Para lo que sí brindaron espacio fue para la proliferación de falsedades sorprendentes. Por la distancia entre lo que Mauricio Macri dijo que iba a hacer en 2015 y lo que hizo luego, corresponde considerar a su campaña de ese año como la más falaz de la que se tenga registro. No sólo no cumplió con sus promesas de campaña (algo habitual entre políticos) sino que prometió específicamente no hacer cosas que sus opositores advirtieron que iba a hacer y que fueron las que efectivamente hizo apenas asumido. Alberto Fernández abrió su intervención en esta primera ronda de 2019 denunciándolo por ello. Pero eso no impidió que Macri volviera a mentir ostensiblemente en casi todos los datos que diseminó. Mintió sobre los motivos, los montos y los usos de la deuda externa que tomó. Contra toda evidencia, afirmó que había elevado el presupuesto de ciencia y tecnología. Presentó éxitos fantasiosos en la lucha contra el narcotráfico. Pintó un panorama irreal sobre los logros de su gestión y no dijo una palabra sobre las políticas que tomaría en un eventual segundo mandato.
Lejos de facilitar el acceso de los ciudadanos a información veraz sobre los candidatos, el formato de debate fue, al menos hasta ahora, una formidable plataforma para la mentira. Irónicamente, la ley prevé duras sanciones si un candidato falta a la cita, pero ninguna si miente de forma deliberada. Como si lo que importara fuese que el show tenga lugar, más que su supuesto fin de brindar información a la ciudadanía.
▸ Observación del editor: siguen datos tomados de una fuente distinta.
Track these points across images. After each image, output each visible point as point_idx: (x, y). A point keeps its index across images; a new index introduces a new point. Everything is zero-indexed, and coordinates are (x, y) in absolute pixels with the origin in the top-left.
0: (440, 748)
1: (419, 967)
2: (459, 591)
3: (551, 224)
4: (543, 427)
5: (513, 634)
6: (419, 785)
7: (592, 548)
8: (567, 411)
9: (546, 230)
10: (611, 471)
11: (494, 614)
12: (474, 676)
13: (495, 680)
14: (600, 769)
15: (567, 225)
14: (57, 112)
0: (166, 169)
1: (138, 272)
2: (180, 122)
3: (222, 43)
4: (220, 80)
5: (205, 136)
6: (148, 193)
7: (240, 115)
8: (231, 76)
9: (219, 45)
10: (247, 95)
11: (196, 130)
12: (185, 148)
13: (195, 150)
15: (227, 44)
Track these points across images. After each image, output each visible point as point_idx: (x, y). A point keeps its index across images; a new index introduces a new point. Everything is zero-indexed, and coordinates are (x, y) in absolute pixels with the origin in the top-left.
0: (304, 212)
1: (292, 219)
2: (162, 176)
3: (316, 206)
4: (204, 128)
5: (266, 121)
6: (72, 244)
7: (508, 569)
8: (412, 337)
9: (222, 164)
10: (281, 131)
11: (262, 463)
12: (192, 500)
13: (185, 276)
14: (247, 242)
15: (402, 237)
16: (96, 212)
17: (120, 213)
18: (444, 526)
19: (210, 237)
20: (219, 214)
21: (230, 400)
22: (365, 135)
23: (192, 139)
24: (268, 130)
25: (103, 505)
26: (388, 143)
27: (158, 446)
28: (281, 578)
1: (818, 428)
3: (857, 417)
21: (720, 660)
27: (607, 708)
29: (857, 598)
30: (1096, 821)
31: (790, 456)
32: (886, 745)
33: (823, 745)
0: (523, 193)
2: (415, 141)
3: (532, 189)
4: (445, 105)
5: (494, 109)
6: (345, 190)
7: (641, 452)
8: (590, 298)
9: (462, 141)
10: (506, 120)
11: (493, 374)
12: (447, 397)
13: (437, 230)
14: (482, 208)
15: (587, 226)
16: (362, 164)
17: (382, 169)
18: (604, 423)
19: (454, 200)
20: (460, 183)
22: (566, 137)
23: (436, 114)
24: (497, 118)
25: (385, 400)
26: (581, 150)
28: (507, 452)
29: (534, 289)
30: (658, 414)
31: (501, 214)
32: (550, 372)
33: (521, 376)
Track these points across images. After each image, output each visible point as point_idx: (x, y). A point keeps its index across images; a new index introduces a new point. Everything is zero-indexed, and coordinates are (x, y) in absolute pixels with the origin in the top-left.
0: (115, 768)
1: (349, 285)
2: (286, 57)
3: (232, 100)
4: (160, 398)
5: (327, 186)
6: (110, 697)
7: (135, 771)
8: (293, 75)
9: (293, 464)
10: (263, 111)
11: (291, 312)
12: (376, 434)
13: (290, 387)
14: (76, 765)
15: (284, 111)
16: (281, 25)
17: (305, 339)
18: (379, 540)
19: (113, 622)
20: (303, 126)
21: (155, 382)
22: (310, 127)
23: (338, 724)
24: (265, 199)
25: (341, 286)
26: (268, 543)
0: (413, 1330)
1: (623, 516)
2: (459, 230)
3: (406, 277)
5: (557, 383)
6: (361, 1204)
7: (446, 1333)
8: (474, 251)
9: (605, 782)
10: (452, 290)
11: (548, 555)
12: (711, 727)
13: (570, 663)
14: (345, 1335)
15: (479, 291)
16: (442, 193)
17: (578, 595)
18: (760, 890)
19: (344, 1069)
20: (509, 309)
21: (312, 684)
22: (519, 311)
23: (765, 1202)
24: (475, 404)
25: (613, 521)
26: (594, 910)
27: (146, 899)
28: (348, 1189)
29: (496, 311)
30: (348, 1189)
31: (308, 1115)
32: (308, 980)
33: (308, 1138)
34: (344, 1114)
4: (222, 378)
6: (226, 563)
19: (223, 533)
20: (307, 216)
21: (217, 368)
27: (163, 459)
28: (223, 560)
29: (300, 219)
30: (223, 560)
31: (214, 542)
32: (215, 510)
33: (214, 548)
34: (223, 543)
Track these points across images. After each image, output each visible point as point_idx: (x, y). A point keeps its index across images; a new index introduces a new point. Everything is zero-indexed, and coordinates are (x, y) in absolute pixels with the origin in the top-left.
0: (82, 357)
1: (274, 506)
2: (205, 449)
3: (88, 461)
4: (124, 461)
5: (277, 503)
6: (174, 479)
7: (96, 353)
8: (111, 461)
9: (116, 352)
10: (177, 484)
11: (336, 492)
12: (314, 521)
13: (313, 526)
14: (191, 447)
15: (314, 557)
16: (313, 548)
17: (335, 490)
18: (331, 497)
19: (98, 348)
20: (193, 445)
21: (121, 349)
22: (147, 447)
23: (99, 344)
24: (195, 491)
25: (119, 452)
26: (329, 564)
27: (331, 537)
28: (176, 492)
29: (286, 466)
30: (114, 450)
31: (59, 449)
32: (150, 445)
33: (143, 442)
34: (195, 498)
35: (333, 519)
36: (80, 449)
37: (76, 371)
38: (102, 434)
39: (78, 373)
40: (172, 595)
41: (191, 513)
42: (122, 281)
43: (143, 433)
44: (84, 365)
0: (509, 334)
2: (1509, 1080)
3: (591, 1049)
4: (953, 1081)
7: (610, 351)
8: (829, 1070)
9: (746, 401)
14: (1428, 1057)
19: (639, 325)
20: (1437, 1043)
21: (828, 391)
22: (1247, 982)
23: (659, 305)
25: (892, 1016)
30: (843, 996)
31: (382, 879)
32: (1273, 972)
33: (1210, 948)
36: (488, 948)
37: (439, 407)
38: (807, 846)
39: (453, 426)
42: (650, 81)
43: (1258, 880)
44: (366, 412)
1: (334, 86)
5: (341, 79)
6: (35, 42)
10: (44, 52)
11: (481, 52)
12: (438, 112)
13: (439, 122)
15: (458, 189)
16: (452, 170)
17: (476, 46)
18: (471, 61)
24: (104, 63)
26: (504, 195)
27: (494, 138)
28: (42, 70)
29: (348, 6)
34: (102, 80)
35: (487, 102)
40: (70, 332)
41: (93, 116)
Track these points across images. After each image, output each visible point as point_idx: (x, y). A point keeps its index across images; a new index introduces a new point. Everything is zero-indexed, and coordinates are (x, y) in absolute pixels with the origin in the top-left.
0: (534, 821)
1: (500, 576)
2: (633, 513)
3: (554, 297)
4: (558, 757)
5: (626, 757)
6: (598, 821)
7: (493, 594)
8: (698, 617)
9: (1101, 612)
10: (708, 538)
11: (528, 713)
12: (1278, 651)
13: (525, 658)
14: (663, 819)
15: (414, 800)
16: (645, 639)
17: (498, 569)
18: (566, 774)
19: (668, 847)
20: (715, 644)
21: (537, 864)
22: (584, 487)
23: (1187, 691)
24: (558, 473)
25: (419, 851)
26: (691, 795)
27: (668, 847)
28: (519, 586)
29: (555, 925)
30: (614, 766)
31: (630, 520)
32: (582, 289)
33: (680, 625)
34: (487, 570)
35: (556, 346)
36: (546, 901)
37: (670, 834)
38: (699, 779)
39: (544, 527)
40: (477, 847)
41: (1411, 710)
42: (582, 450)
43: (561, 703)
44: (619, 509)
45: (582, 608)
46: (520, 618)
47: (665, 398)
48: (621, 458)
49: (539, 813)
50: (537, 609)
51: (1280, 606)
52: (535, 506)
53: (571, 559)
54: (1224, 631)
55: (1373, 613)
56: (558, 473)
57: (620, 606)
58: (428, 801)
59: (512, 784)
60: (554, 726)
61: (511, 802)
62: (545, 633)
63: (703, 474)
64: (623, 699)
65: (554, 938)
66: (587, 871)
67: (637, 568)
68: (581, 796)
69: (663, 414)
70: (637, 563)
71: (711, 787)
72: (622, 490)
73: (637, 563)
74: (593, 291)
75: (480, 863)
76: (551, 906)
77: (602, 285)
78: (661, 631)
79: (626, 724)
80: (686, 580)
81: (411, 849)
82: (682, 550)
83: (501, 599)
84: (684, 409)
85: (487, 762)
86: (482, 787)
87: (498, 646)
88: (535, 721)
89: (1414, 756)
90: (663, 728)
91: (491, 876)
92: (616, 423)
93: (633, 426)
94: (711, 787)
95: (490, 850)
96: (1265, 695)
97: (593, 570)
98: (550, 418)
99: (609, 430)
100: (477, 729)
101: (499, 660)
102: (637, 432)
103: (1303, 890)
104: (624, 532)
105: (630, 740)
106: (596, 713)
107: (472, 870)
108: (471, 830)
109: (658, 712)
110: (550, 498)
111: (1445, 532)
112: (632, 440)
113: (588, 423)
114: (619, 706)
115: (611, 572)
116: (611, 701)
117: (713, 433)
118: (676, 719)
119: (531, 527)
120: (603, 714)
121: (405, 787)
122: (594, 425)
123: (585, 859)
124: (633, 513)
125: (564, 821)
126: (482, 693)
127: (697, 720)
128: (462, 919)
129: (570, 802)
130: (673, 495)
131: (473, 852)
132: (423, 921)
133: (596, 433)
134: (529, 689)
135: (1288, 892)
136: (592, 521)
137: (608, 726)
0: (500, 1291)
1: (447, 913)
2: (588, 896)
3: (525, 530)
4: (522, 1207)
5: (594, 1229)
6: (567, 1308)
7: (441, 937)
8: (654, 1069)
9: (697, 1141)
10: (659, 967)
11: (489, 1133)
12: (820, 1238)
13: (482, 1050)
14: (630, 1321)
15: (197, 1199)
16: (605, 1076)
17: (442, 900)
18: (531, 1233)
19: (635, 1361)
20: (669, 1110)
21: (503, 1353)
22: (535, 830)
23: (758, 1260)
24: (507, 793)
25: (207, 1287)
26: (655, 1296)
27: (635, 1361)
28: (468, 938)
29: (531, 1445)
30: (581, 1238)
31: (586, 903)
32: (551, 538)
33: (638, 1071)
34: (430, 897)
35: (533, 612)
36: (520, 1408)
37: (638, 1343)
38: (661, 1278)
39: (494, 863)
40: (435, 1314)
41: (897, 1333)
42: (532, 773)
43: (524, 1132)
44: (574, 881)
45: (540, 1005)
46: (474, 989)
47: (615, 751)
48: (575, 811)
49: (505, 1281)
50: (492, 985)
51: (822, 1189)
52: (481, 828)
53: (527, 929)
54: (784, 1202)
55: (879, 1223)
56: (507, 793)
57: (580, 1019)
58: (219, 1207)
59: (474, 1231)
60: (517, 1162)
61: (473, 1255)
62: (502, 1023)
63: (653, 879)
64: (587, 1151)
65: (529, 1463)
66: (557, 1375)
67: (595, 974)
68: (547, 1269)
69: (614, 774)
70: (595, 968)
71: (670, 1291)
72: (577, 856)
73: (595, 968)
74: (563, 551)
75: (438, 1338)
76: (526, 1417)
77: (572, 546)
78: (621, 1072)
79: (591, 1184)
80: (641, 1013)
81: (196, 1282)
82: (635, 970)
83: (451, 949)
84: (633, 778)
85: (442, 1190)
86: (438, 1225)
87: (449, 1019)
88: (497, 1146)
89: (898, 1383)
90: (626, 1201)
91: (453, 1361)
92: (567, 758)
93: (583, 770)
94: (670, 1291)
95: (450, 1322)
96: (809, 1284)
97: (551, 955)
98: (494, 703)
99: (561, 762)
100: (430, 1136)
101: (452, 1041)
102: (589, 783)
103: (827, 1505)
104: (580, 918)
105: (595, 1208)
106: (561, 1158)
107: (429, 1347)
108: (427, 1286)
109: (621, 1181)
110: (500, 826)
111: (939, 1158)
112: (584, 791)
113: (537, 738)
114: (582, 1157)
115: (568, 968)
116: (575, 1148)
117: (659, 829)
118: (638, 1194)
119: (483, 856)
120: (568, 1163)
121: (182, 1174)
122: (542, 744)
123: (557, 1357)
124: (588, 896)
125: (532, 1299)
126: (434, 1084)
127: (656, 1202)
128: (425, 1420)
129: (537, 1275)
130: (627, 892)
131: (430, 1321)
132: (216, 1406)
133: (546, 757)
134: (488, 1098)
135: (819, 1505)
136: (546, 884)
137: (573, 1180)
El entorno mediático, al menos el televisivo, no sirvió como contrapeso. Más bien lo contrario. Al finalizar el debate las coberturas de la TV no advirtieron sobre la información falsa vertida por los candidatos. Más que analizar lo dicho, apuntaron a las formas y al modo de aparecer de cada uno. En sintonía con lo que señaló Macri durante la emisión, se detuvieron especialmente en el lenguaje corporal de Alberto Fernández y en su dedo índice en alto, tomado como signo de soberbia y autoritarismo. Lo mismo que en 2015, los medios continuaron luego con el gerenciamiento de las percepciones, al proclamar “ganador” y “perdedor” de la contienda. Al finalizar esta edición, TN anunció que las encuestas que acababan de realizar habían dado por ganador a Macri (algo que se demostraría falso) Al día siguiente la gestualidad de los candidatos y las percepciones de “la gente” dieron lugar a decenas de notas en la prensa gráfica. Sobre las mentiras vertidas se dijo poco y nada: el debate giró todo el día en torno del dedo índice de Fernández. Gestos, imágenes y sensaciones, a la misma altura que los contenidos verbales.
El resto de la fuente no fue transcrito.